Work request ::
This task calls for copying every line of the records that includes the word "Profile".

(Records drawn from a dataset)
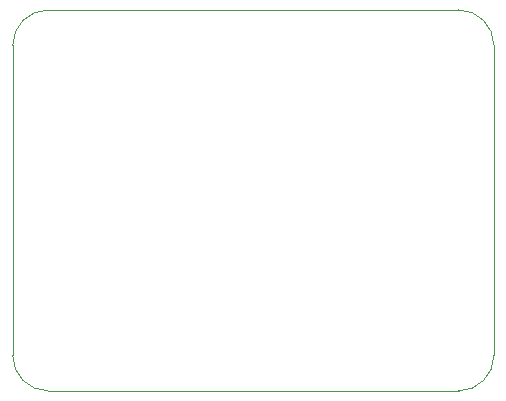
<source format=gbr>
%TF.GenerationSoftware,KiCad,Pcbnew,7.0.1*%
%TF.CreationDate,2023-03-27T05:29:06+01:00*%
%TF.ProjectId,1,312e6b69-6361-4645-9f70-636258585858,rev?*%
%TF.SameCoordinates,Original*%
%TF.FileFunction,Profile,NP*%
%FSLAX46Y46*%
G04 Gerber Fmt 4.6, Leading zero omitted, Abs format (unit mm)*
G04 Created by KiCad (PCBNEW 7.0.1) date 2023-03-27 05:29:06*
%MOMM*%
%LPD*%
G01*
G04 APERTURE LIST*
%TA.AperFunction,Profile*%
%ADD10C,0.100000*%
%TD*%
G04 APERTURE END LIST*
D10*
X102500000Y-49500000D02*
G75*
G03*
X99500000Y-52500000I0J-3000000D01*
G01*
X102500000Y-49500000D02*
X137250000Y-49500000D01*
X99500000Y-78750000D02*
G75*
G03*
X102500000Y-81750000I3000000J0D01*
G01*
X99500000Y-52500000D02*
X99500000Y-78750000D01*
X137250000Y-81750000D02*
G75*
G03*
X140250000Y-78750000I0J3000000D01*
G01*
X140250000Y-52500000D02*
G75*
G03*
X137250000Y-49500000I-3000000J0D01*
G01*
X140250000Y-52500000D02*
X140250000Y-78750000D01*
X137250000Y-81750000D02*
X102500000Y-81750000D01*
M02*

</source>
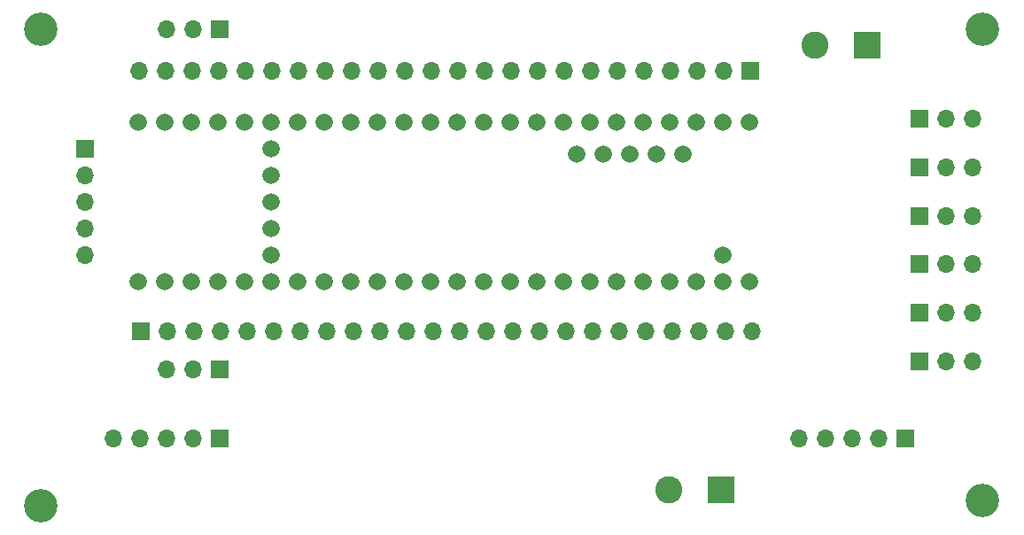
<source format=gbr>
%TF.GenerationSoftware,KiCad,Pcbnew,8.0.2*%
%TF.CreationDate,2024-06-25T21:58:57+02:00*%
%TF.ProjectId,Robo_V2.0-Teensy,526f626f-5f56-4322-9e30-2d5465656e73,rev?*%
%TF.SameCoordinates,Original*%
%TF.FileFunction,Soldermask,Bot*%
%TF.FilePolarity,Negative*%
%FSLAX46Y46*%
G04 Gerber Fmt 4.6, Leading zero omitted, Abs format (unit mm)*
G04 Created by KiCad (PCBNEW 8.0.2) date 2024-06-25 21:58:57*
%MOMM*%
%LPD*%
G01*
G04 APERTURE LIST*
%ADD10R,1.700000X1.700000*%
%ADD11O,1.700000X1.700000*%
%ADD12C,3.200000*%
%ADD13C,1.665000*%
%ADD14R,2.600000X2.600000*%
%ADD15C,2.600000*%
G04 APERTURE END LIST*
D10*
%TO.C,IR6*%
X230920000Y-67750000D03*
D11*
X233460000Y-67750000D03*
X236000000Y-67750000D03*
%TD*%
D10*
%TO.C,IR5*%
X230920000Y-63100000D03*
D11*
X233460000Y-63100000D03*
X236000000Y-63100000D03*
%TD*%
D10*
%TO.C,IR4*%
X230920000Y-58450000D03*
D11*
X233460000Y-58450000D03*
X236000000Y-58450000D03*
%TD*%
D10*
%TO.C,IR3*%
X230920000Y-53800000D03*
D11*
X233460000Y-53800000D03*
X236000000Y-53800000D03*
%TD*%
D10*
%TO.C,IR2*%
X230920000Y-49150000D03*
D11*
X233460000Y-49150000D03*
X236000000Y-49150000D03*
%TD*%
D10*
%TO.C,IR1*%
X230920000Y-44500000D03*
D11*
X233460000Y-44500000D03*
X236000000Y-44500000D03*
%TD*%
D10*
%TO.C,JR1*%
X214820000Y-39930000D03*
D11*
X212280000Y-39930000D03*
X209740000Y-39930000D03*
X207200000Y-39930000D03*
X204660000Y-39930000D03*
X202120000Y-39930000D03*
X199580000Y-39930000D03*
X197040000Y-39930000D03*
X194500000Y-39930000D03*
X191960000Y-39930000D03*
X189420000Y-39930000D03*
X186880000Y-39930000D03*
X184340000Y-39930000D03*
X181800000Y-39930000D03*
X179260000Y-39930000D03*
X176720000Y-39930000D03*
X174180000Y-39930000D03*
X171640000Y-39930000D03*
X169100000Y-39930000D03*
X166560000Y-39930000D03*
X164020000Y-39930000D03*
X161480000Y-39930000D03*
X158940000Y-39930000D03*
X156400000Y-39930000D03*
%TD*%
D10*
%TO.C,JL1*%
X156510000Y-64880000D03*
D11*
X159050000Y-64880000D03*
X161590000Y-64880000D03*
X164130000Y-64880000D03*
X166670000Y-64880000D03*
X169210000Y-64880000D03*
X171750000Y-64880000D03*
X174290000Y-64880000D03*
X176830000Y-64880000D03*
X179370000Y-64880000D03*
X181910000Y-64880000D03*
X184450000Y-64880000D03*
X186990000Y-64880000D03*
X189530000Y-64880000D03*
X192070000Y-64880000D03*
X194610000Y-64880000D03*
X197150000Y-64880000D03*
X199690000Y-64880000D03*
X202230000Y-64880000D03*
X204770000Y-64880000D03*
X207310000Y-64880000D03*
X209850000Y-64880000D03*
X212390000Y-64880000D03*
X214930000Y-64880000D03*
%TD*%
D10*
%TO.C,J3*%
X151200000Y-47430000D03*
D11*
X151200000Y-49970000D03*
X151200000Y-52510000D03*
X151200000Y-55050000D03*
X151200000Y-57590000D03*
%TD*%
D12*
%TO.C,H6*%
X147000000Y-36000000D03*
%TD*%
%TO.C,H4*%
X147000000Y-81500000D03*
%TD*%
%TO.C,H3*%
X237000000Y-81000000D03*
%TD*%
D10*
%TO.C,Gyro2*%
X164075000Y-75125000D03*
D11*
X161535000Y-75125000D03*
X158995000Y-75125000D03*
X156455000Y-75125000D03*
X153915000Y-75125000D03*
%TD*%
D13*
%TO.C,IC1*%
X209630000Y-44880000D03*
X207090000Y-44880000D03*
X204550000Y-44880000D03*
X202010000Y-44880000D03*
X199470000Y-44880000D03*
X196930000Y-44880000D03*
X194390000Y-44880000D03*
X191850000Y-44880000D03*
X189310000Y-44880000D03*
X186770000Y-44880000D03*
X184230000Y-44880000D03*
X181690000Y-44880000D03*
X181690000Y-60120000D03*
X184230000Y-60120000D03*
X186770000Y-60120000D03*
X189310000Y-60120000D03*
X191850000Y-60120000D03*
X194390000Y-60120000D03*
X196930000Y-60120000D03*
X199470000Y-60120000D03*
X202010000Y-60120000D03*
X204550000Y-60120000D03*
X207090000Y-60120000D03*
X176610000Y-44880000D03*
X174070000Y-44880000D03*
X171530000Y-44880000D03*
X168990000Y-44880000D03*
X166450000Y-44880000D03*
X163910000Y-44880000D03*
X161370000Y-44880000D03*
X158830000Y-44880000D03*
X156290000Y-44880000D03*
X156290000Y-60120000D03*
X158830000Y-60120000D03*
X161370000Y-60120000D03*
X163910000Y-60120000D03*
X166450000Y-60120000D03*
X168990000Y-60120000D03*
X171530000Y-60120000D03*
X174070000Y-60120000D03*
X176610000Y-60120000D03*
X179150000Y-44880000D03*
X168990000Y-47420000D03*
X168990000Y-49960000D03*
X168990000Y-52500000D03*
X168990000Y-55040000D03*
X168990000Y-57580000D03*
X198200000Y-47930000D03*
X200740000Y-47930000D03*
X203280000Y-47930000D03*
X205820000Y-47930000D03*
X208360000Y-47930000D03*
X209630000Y-60120000D03*
X214710000Y-60120000D03*
X212170000Y-44880000D03*
X212170000Y-57580000D03*
X179150000Y-60120000D03*
X212170000Y-60120000D03*
X214710000Y-44880000D03*
%TD*%
D10*
%TO.C,H1*%
X164040000Y-68500000D03*
D11*
X161500000Y-68500000D03*
X158960000Y-68500000D03*
%TD*%
D14*
%TO.C,Input1*%
X212000000Y-80000000D03*
D15*
X207000000Y-80000000D03*
%TD*%
D10*
%TO.C,H2*%
X164025000Y-36000000D03*
D11*
X161485000Y-36000000D03*
X158945000Y-36000000D03*
%TD*%
D14*
%TO.C,LED1*%
X226000000Y-37500000D03*
D15*
X221000000Y-37500000D03*
%TD*%
D12*
%TO.C,H5*%
X237000000Y-36000000D03*
%TD*%
D10*
%TO.C,Gyro1*%
X229575000Y-75125000D03*
D11*
X227035000Y-75125000D03*
X224495000Y-75125000D03*
X221955000Y-75125000D03*
X219415000Y-75125000D03*
%TD*%
M02*

</source>
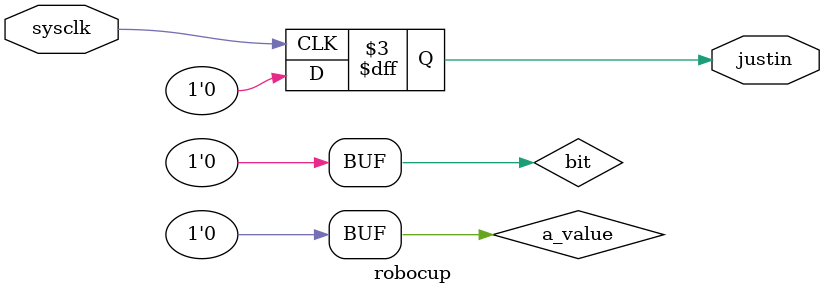
<source format=v>

module robocup (
    input sysclk,
    output reg justin
);

reg a_value = 0;
wire bit = a_value;

always @(posedge sysclk)
begin
    justin <= bit;
end

endmodule

</source>
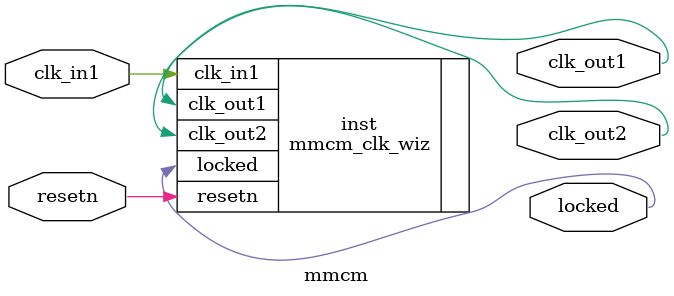
<source format=v>


`timescale 1ps/1ps

(* CORE_GENERATION_INFO = "mmcm,clk_wiz_v6_0_2_0_0,{component_name=mmcm,use_phase_alignment=true,use_min_o_jitter=false,use_max_i_jitter=false,use_dyn_phase_shift=false,use_inclk_switchover=false,use_dyn_reconfig=false,enable_axi=0,feedback_source=FDBK_AUTO,PRIMITIVE=MMCM,num_out_clk=2,clkin1_period=10.000,clkin2_period=10.000,use_power_down=false,use_reset=true,use_locked=true,use_inclk_stopped=false,feedback_type=SINGLE,CLOCK_MGR_TYPE=NA,manual_override=false}" *)

module mmcm 
 (
  // Clock out ports
  output        clk_out1,
  output        clk_out2,
  // Status and control signals
  input         resetn,
  output        locked,
 // Clock in ports
  input         clk_in1
 );

  mmcm_clk_wiz inst
  (
  // Clock out ports  
  .clk_out1(clk_out1),
  .clk_out2(clk_out2),
  // Status and control signals               
  .resetn(resetn), 
  .locked(locked),
 // Clock in ports
  .clk_in1(clk_in1)
  );

endmodule

</source>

Task response ::
%TF.FileFunction,Profile,NP*%
%TA.AperFunction,Profile*%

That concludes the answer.